1. The question of limitation relates to the construction of a clause in Exhibit A, the deed of usufructuary mortgage. That clause is in these words: 'Till the above stated vaida (time), you shall take possession, make improvements and enjoy and also pay the thirva due, in respect of this property, Wang No. 81.' It is argued that we must hold that the passage contains a covenant to pay and that, therefore, the mortgagee was entitled to rely on that covenant and that this suit is in time, as it was filed within 12 years of the breach of the covenant. But we must cay that it is difficult to find any covenant to pay in this Clause What the mortgagor says is that the mortgagee is to be in possession and enjoyment of the land for 15 years, and, after the expiry of the 15 years, if he wishes to get back his land, he will pay the amount due to the mortgagee. There is no unqualified promise to pay. It is an option given to the mortgagor, in case he wanted to do so, to re-pay the mortgage amount and get back his properties. We have been referred to a number of oases in which a similar question arose, as to whether certain words in particular deeds of mortgage contained a covenant to pay. But we do not think that much assistance can be derived from those decisions in construing the particular document before us. We might, however, mention that the case of Ranga Pillai v. Narasimma Ayyangar 47 Ind. Cas. 852 bears a close resemblance to the facts of this case, and there the learned Judges held that there was no covenant to pay. If there was no covenant to pay on the part of the mortgagor, then according to the Full Bench decision in Marturu Subbamma v. Gadde Narayya 43 Ind. Cas. 4 , the right of the mortgagee to sue under Section 68(c) of the Transfer of Property Act arose when the mortgagor failed to deliver possession of the property to the plaintiff. Reckoning time from that date, the suit is clearly barred under Article 132 of the Limitation Act, which undoubtedly applies. We are, therefore, of opinion that the learned Judge's decision on the question of limitation, so far as the suit relates to Exhibit A, is wrong.

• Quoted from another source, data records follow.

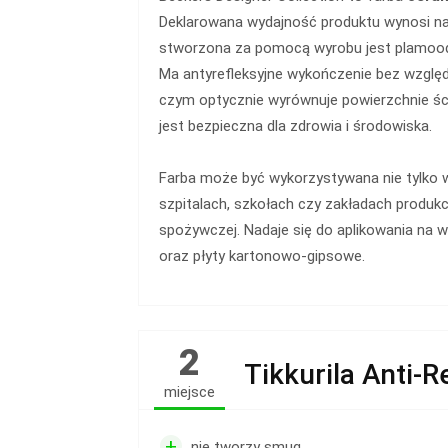
Deklarowana wydajność produktu wynosi 
stworzona za pomocą wyrobu jest plamood
Ma antyrefleksyjne wykończenie bez względu
czym optycznie wyrównuje powierzchnie ścia
jest bezpieczna dla zdrowia i środowiska.
Farba może być wykorzystywana nie tylko w
szpitalach, szkołach czy zakładach produk
spożywczej. Nadaje się do aplikowania na 
oraz płyty kartonowo-gipsowe.
2
Tikkurila Anti-R
miejsce
+
nie tworzy smug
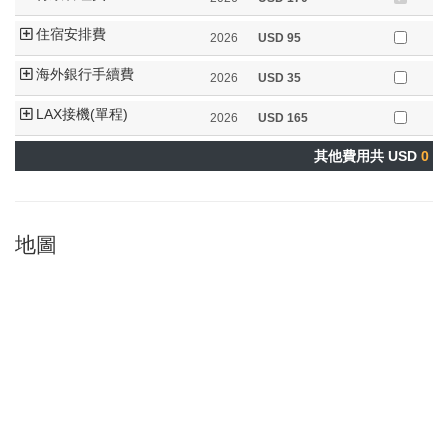
住宿安排費
2026
USD
95
海外銀行手續費
2026
USD
35
LAX接機(單程)
2026
USD
165
其他費用共 USD
0
地圖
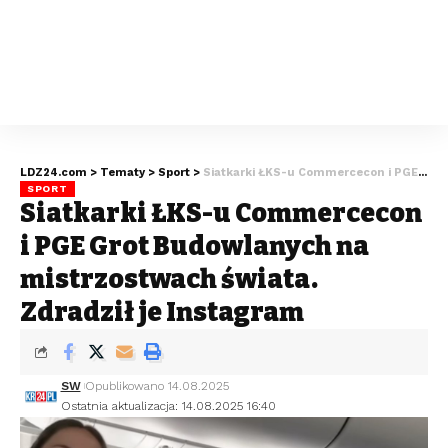
LDZ24.com
>
Tematy
>
Sport
>
Siatkarki ŁKS-u Commercecon i PGE Grot Budowlanych na mistrzostwach świata. Zdradził je Instagram
SPORT
Siatkarki ŁKS-u Commercecon
i PGE Grot Budowlanych na
mistrzostwach świata.
Zdradził je Instagram
SW
Opublikowano 14.08.2025
Ostatnia aktualizacja: 14.08.2025 16:40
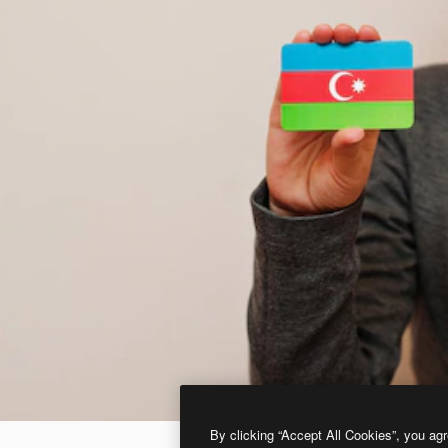
By clicking “Accept All Cookies”, you agr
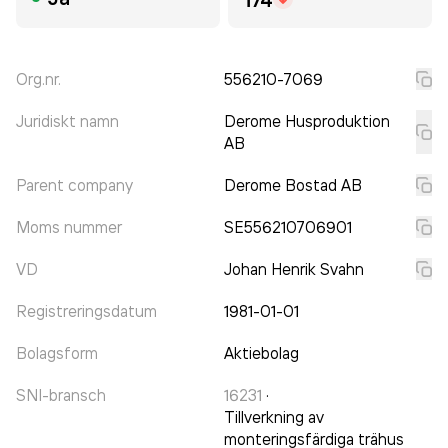
Org.nr.
556210-7069
Juridiskt namn
Derome Husproduktion
AB
Parent company
Derome Bostad AB
Moms nummer
SE556210706901
VD
Johan Henrik Svahn
Registreringsdatum
1981-01-01
Bolagsform
Aktiebolag
SNI-bransch
16231
·
Tillverkning av
monteringsfärdiga trähus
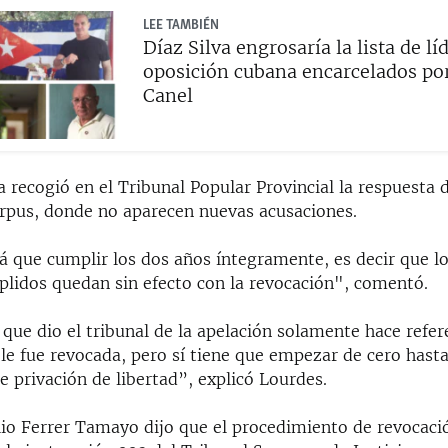
LEE TAMBIÉN
Díaz Silva engrosaría la lista de lí
oposición cubana encarcelados po
Canel
la recogió en el Tribunal Popular Provincial la respuesta 
rpus, donde no aparecen nuevas acusaciones.
rá que cumplir los dos años íntegramente, es decir que l
lidos quedan sin efecto con la revocación", comentó.
que dio el tribunal de la apelación solamente hace refere
 le fue revocada, pero sí tiene que empezar de cero has
e privación de libertad”, explicó Lourdes.
lio Ferrer Tamayo dijo que el procedimiento de revocaci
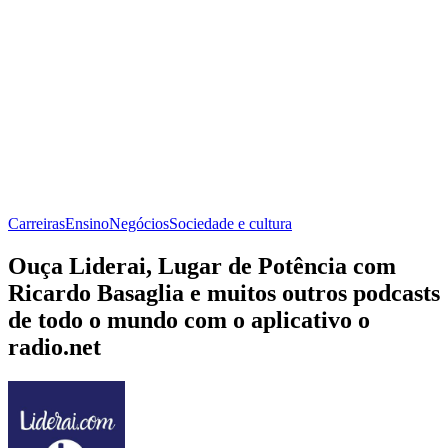
Carreiras
Ensino
Negócios
Sociedade e cultura
Ouça Liderai, Lugar de Potência com
Ricardo Basaglia e muitos outros podcasts
de todo o mundo com o aplicativo o
radio.net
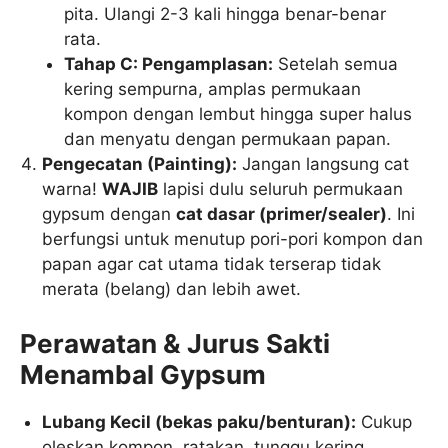
pita. Ulangi 2-3 kali hingga benar-benar
rata.
Tahap C: Pengamplasan:
Setelah semua
kering sempurna, amplas permukaan
kompon dengan lembut hingga super halus
dan menyatu dengan permukaan papan.
Pengecatan (Painting):
Jangan langsung cat
warna!
WAJIB
lapisi dulu seluruh permukaan
gypsum dengan
cat dasar (primer/sealer)
. Ini
berfungsi untuk menutup pori-pori kompon dan
papan agar cat utama tidak terserap tidak
merata (belang) dan lebih awet.
Perawatan & Jurus Sakti
Menambal Gypsum
Lubang Kecil (bekas paku/benturan):
Cukup
oleskan kompon, ratakan, tunggu kering,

2. As regards Exhibit B, the case really cannot be distinguished from that in Exhibit A, for all that it says is that, if the mortgagor fails to pay even in December 1899, he will pay the principal and interest in arrears, with the kanam amount due, under the under-mentioned Ildarwar document, meaning Exhibit A. That does not necessarily refer to the period after the expiry of 15 years. The claim under Exhibit B must also be held to be barred.
3. The language of Exhibit C, the other further document, is, however, different. It says: 'If I failed to pay even then, I shall pay the amount of this document along with the amount of the kanam under the above-mentioned usufructuary mortgage after the vaida (time) of the said usufructuary mortgage document.' Here, there is an express covenant, on the part of the mortgagor, to pay the amount covered by Exhibit C, after the term of 15 years mentioned in Exhibit A, and reckoning time from that date, the suit, so far as it is based on Exhibit C, is not barred. The plaintiff, therefore, will have a decree for the mortgage amount of Exhibit C, Rs. 290, at Rs. 12 1/2 per cent. from the date of the document, until six months from this date, and thereafter at six per sent, until realization. Time for redemption six months. The plaintiff's suit is otherwise dismissed. Costs in proportion here and in the Courts below.